La question reste pourtant entière. Comment entendre l’enfant, interrogent les jeunes collègues ? C’est une question bien difficile. Comment approcher ce que Freud a nommé l’attentionflottante, concept qui a été décliné de mille et une façons. S’agirait-il d’être presque dissipé pour n’écouter que la mélodie des signifiants et non la construction du discours conscient ? Pour ma part j’ai très souvent associé l’attention flottante à la passivité, au sens pulsionnel du terme. Il s’agirait de louer son psychisme pour le dire comme Freud et ce n’est quand même pas une mince affaire. Louer, se prêter à, être suffisamment passivé pour percevoir ce qui sonne aux oreilles en provenance de la terre inconnue.
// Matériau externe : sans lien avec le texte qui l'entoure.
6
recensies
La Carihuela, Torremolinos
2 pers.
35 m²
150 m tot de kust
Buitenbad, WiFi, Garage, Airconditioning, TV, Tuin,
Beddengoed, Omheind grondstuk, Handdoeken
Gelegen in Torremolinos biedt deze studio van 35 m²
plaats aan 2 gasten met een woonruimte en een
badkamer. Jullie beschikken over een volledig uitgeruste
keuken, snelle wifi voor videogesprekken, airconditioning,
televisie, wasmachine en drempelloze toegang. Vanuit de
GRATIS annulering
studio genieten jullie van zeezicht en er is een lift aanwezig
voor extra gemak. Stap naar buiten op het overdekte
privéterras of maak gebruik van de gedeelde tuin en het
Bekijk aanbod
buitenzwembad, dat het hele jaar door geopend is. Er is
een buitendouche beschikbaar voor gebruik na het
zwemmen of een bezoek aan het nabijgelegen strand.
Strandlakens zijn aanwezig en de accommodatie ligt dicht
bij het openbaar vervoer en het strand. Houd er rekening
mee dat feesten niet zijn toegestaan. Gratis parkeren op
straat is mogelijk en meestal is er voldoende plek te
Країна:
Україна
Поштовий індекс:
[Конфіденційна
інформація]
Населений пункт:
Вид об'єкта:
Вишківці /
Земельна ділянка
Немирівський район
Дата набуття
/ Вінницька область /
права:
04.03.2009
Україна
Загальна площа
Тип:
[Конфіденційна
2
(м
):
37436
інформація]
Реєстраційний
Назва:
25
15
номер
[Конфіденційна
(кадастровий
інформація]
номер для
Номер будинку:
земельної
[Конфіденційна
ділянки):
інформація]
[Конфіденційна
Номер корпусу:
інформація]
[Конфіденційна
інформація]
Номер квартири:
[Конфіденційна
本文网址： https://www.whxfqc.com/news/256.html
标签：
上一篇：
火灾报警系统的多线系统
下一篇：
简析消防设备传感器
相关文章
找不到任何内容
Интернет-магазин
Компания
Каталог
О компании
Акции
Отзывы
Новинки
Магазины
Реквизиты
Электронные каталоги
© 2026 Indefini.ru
Ces questions mériteraient d’être déployées puisqu’il ne s’agit pas que de passivité mais d’une oscillation permanente des deux protagonistes entre les registres d’activité et de passivité. L’un acceptant de concéder à l’association libre, l’autre tentant de maintenir une attention flottante. L’un assis, l’autre semi-couché, ou parfois ne pouvant qu’être assis lui aussi.
C’est pourtant la construction du rêve, au sens de la construction dans l’analyse que nous propose Freud, qui me semble le plus adéquat pour parler de ces étonnants parcours, de ces rencontres qui durent parfois bien plus longtemps qu’ imaginé au départ. Les rêves et leur intelligence pour le dire comme mon amie Anne Dufourmantelle, elle aussi disparue trop tôt, la voie royale vers l’inconscient. Une séance à entendre comme un rêve donc, construit par condensations et déplacements, métaphores et métonymies.
A moins qu’il faille la penser aussi comme une rêverie maternelle au sens Winnicottien du terme. Puisque comme il le développe dans De la relation d’objet à l’utilisation de l’objet, l’analyste parfois ne représente pas la mère, il l’incarne. Il est alors question de résister à la destruction pour qu’advienne un objet. Winnicott proposant l’idée d’une cure comme un voyage de l’état originaire de dépendance absolue jusqu’à une indépendance relative. Voyage de la condition d’objet subjectivement créé à l’objet objectivement perçu.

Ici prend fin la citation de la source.